Così mi precipitavo di nuovo a letto, scossa e spaventata, rannicchiata fra le coperte calde, obbligandomi a fare dei respiri profondi per tranquillizzarmi, finchè finalmente recuperavo il controllo della mia mente.
“Tesoro ascolta, non puoi lasciarti andare così,” Sentimento interveniva nel modo più cauto possibile, per farmi ragionare. “sai bene che se Lui ci fosse, ti direbbe di andare avanti. Non sopporterebbe di vederti lì afflitta, incapace di reagire. Ricordi tutte le vostre chiacchierate?”
Come dimenticare?
“Cosa hai capito, durante tutte quelle vostre continue conversazioni?”
“Che detesta le donnicciole insulse, scialbe e deboli…”
“Brava! E dunque?”
“Ho capito! Ho capito! Mi alzo da questo dannato letto e mi metto al lavoro!”

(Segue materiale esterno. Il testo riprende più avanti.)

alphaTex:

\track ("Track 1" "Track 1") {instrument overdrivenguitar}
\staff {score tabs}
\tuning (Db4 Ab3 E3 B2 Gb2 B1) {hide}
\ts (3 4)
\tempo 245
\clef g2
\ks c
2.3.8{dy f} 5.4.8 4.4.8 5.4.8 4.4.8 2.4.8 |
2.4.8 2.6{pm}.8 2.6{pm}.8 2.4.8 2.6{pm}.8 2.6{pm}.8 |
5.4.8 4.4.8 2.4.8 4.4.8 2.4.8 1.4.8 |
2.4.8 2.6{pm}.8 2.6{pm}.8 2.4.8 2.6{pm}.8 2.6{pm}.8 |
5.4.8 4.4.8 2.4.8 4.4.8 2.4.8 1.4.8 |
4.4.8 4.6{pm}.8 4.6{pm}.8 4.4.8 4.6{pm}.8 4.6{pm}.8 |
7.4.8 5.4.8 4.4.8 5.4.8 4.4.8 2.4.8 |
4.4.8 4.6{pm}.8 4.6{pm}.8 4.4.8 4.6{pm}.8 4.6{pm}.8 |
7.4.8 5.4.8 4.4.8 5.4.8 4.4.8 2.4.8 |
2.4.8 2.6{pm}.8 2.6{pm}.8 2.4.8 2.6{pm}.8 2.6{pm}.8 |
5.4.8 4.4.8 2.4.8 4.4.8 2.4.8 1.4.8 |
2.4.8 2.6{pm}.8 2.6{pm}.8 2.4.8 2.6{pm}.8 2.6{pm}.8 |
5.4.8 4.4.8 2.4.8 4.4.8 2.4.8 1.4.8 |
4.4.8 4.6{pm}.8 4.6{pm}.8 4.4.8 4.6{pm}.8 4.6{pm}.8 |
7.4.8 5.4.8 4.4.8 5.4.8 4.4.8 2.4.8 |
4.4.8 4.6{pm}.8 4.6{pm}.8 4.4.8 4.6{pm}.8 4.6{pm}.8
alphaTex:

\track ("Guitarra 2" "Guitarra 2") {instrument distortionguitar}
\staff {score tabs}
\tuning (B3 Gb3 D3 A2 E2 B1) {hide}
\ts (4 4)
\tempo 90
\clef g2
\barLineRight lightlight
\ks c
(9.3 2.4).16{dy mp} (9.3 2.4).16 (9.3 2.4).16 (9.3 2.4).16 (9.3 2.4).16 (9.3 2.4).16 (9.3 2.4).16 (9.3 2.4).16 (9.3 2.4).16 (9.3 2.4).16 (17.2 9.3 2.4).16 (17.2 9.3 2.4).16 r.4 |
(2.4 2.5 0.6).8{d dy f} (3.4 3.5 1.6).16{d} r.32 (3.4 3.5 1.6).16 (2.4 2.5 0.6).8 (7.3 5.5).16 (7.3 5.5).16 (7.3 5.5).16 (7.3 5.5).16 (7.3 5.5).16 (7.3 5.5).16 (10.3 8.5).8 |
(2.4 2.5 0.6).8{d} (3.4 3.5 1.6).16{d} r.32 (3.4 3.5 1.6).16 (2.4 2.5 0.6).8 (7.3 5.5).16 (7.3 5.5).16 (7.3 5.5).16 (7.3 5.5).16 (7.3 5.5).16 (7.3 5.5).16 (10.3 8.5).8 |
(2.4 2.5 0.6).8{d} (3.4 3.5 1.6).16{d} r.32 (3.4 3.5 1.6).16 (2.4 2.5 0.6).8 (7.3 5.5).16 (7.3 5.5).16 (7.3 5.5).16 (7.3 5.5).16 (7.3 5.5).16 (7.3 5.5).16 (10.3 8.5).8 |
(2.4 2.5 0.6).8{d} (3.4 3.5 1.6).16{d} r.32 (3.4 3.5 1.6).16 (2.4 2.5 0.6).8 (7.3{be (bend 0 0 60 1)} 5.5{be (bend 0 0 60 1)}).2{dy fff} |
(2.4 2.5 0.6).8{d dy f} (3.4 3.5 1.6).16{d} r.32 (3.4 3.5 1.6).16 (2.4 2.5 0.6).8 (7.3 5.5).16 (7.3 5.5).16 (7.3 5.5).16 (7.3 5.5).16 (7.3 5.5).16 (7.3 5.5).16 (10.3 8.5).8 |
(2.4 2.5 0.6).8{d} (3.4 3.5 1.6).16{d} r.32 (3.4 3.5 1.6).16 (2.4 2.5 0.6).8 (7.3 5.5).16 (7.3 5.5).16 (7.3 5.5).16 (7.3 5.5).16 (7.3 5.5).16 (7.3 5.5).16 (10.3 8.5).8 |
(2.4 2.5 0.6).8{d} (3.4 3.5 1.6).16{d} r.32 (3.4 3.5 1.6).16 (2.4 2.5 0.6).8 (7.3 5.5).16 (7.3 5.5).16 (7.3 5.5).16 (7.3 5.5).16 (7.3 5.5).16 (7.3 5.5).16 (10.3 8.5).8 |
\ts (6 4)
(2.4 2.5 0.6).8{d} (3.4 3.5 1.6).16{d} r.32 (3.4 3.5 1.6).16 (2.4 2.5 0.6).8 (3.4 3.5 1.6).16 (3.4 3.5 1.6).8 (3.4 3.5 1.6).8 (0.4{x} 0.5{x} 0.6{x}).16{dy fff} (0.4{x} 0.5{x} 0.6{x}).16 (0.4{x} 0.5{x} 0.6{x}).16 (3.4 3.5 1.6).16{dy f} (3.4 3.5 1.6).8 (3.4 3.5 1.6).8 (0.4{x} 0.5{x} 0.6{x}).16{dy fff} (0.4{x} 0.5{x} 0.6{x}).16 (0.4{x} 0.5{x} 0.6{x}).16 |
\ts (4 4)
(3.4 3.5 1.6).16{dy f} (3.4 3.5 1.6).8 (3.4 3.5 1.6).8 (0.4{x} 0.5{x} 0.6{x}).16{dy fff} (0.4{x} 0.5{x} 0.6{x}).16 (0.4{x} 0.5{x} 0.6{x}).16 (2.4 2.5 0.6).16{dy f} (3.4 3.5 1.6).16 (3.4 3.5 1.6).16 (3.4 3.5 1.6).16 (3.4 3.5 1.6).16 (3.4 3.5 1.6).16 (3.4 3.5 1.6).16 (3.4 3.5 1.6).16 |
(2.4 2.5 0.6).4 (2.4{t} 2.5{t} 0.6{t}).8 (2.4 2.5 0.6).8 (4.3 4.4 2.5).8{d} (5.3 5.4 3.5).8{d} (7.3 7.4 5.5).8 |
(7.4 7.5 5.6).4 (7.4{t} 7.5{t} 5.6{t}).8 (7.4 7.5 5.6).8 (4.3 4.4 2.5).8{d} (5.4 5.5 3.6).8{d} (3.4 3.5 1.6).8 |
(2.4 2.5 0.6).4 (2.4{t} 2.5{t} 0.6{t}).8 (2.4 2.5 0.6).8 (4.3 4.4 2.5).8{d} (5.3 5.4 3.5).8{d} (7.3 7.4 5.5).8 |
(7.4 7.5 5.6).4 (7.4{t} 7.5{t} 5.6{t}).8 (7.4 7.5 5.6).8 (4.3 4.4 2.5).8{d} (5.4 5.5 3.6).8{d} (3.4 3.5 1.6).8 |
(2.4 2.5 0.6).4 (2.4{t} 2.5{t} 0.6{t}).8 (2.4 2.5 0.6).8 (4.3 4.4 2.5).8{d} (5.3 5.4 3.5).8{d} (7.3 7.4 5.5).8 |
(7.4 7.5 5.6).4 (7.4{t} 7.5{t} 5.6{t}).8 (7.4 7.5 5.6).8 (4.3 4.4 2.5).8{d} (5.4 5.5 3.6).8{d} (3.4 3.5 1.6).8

E così a quel punto, per quanta poca voglia avessi, mi convincevo ad affrontare il mondo reale, che esulava dai miei deliri interiori.
 
 
Consumata la colazione, persa nei miei pensieri, impegnavo le ore successive, prima con le lezioni e nel tardo pomeriggio con i turni nel negozio dei Newton; infine mi occupavo, snervata, infastidita e frastornata, dei lavori a casa di Charlie, nei confronti del quale mi ero severamente imposta, di causare meno disagi possibili. Solo attorno alle dieci passate, finalmente potevo tornare nella tranquillità della mia camera e pensare ai miei crucci.


***spazio autrice***
Eccomi di nuovo da voi...
Questo invece è un piccolo "spaccato delle giornate" di Bella, che lei trascrive sul suo diario, per sfogarsi un pò buttando x iscritto la confusione e il dolore che ha in testa e nel cuore.

Per la cronaca: Mneme (significa ricordo memoria) è una figura della mitologia greca, figlia di Mnemosine e Zeus. Lei è una delle Muse che ha il compito di far ricordare le vicende accadute (all'incirca).
E questo gatto nero che Bells ha adottato, allevia in parte la sua solitudine e funge da "metafora felina" dato che come sappiamo bene lei non vuole dimenticare Edward.